Uchwała całej, liczącej 18 sędziów, Izby Kontroli Nadzwyczajnej i Spraw Publicznych SN jest niezaskarżalna. Z orzekania wyłączyła się prezes Joanna Lemańska po prasowych uwagach, że zna się prywatnie z prezydentem.
Andrzej Duda może zatem być zaprzysiężony i objąć urząd prezydenta na następną pięcioletnią kadencję, co ma nastąpić 6 sierpnia podczas posiedzenia Zgromadzenia Narodowego – połączonych Izb Sejmu i Senatu.
Slalom protestów
W niedzielę SN zakończył badanie 5847 protestów wyborczych, uznając 93 z nich za zasadne. Zdaniem sądu nieprawidłowości nie miały jednak wpływu na wynik wyborów. Także Państwowa Komisja Wyborcza nie stwierdziła naruszeń prawa wyborczego, a jej przewodniczący sędzia Sylwester Marciniak podkreślił w SN, że decyzja PKW o przesunięciu wyborów na 28 czerwca pozwoliła wyjść z impasu wyborczego spowodowanego epidemią.

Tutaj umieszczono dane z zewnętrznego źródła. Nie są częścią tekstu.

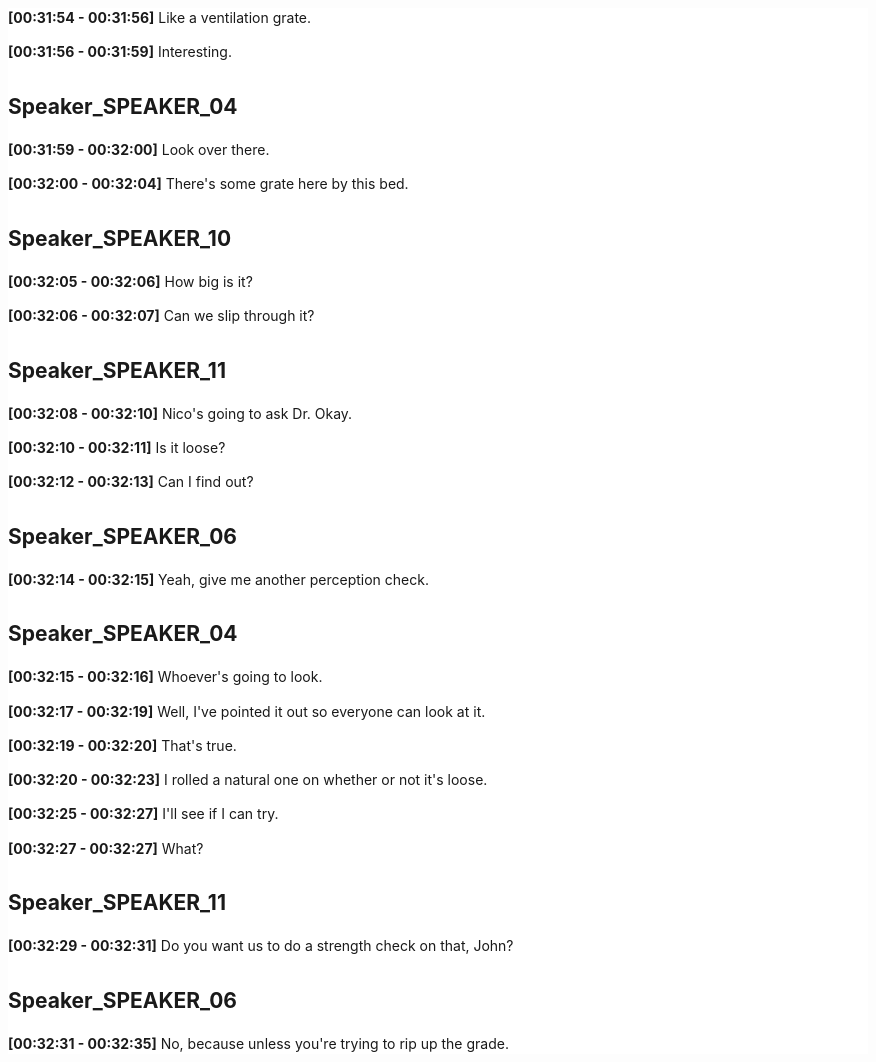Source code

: **[00:31:54 - 00:31:56]** Like a ventilation grate.

**[00:31:56 - 00:31:59]** Interesting.


## Speaker_SPEAKER_04

**[00:31:59 - 00:32:00]** Look over there.

**[00:32:00 - 00:32:04]** There's some grate here by this bed.


## Speaker_SPEAKER_10

**[00:32:05 - 00:32:06]** How big is it?

**[00:32:06 - 00:32:07]** Can we slip through it?


## Speaker_SPEAKER_11

**[00:32:08 - 00:32:10]** Nico's going to ask Dr. Okay.

**[00:32:10 - 00:32:11]** Is it loose?

**[00:32:12 - 00:32:13]** Can I find out?


## Speaker_SPEAKER_06

**[00:32:14 - 00:32:15]** Yeah, give me another perception check.


## Speaker_SPEAKER_04

**[00:32:15 - 00:32:16]** Whoever's going to look.

**[00:32:17 - 00:32:19]** Well, I've pointed it out so everyone can look at it.

**[00:32:19 - 00:32:20]** That's true.

**[00:32:20 - 00:32:23]** I rolled a natural one on whether or not it's loose.

**[00:32:25 - 00:32:27]** I'll see if I can try.

**[00:32:27 - 00:32:27]** What?


## Speaker_SPEAKER_11

**[00:32:29 - 00:32:31]** Do you want us to do a strength check on that, John?


## Speaker_SPEAKER_06

**[00:32:31 - 00:32:35]** No, because unless you're trying to rip up the grade.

Jak mówił sędzia Paweł Księżak w sprawozdaniu z etapu kontroli protestów przez trzyosobowe składy sędziowskie, aż 88 proc. z nich było formalnie niedopuszczalnych i nie nadawano im biegu. Dlatego że nie wniesiono ich w terminie lub nie sformułowano zarzutów właściwych dla protestów wyborczych (wymaganych przez art. 82 § 1 kodeksu wyborczego), lub nie poparto zarzutów dowodami albo w inny sposób uchybiono wymogom formalnym stawianym przed zarzutami.
Wśród nich był protest Komitetu Wyborczego Rafała Trzaskowskiego, w którym m.in. zarzucono, że wybory przeprowadzono w niekonstytucyjnym terminie, na co SN odpowiedział, że przedmiotem protestu nie może być ocena zgodności z konstytucją zmian ustawowych dotyczących procesu wyborczego. Załączone do protestu wydruki sporządzanych na internetowym formularzu nie mają bowiem mocy dowodowej, a wiele z nich nie zawierało nawet wskazania miejsca kwestionowanego zdarzenia, a większość adresów e-mailowych była anonimowa lub nawet wulgarna.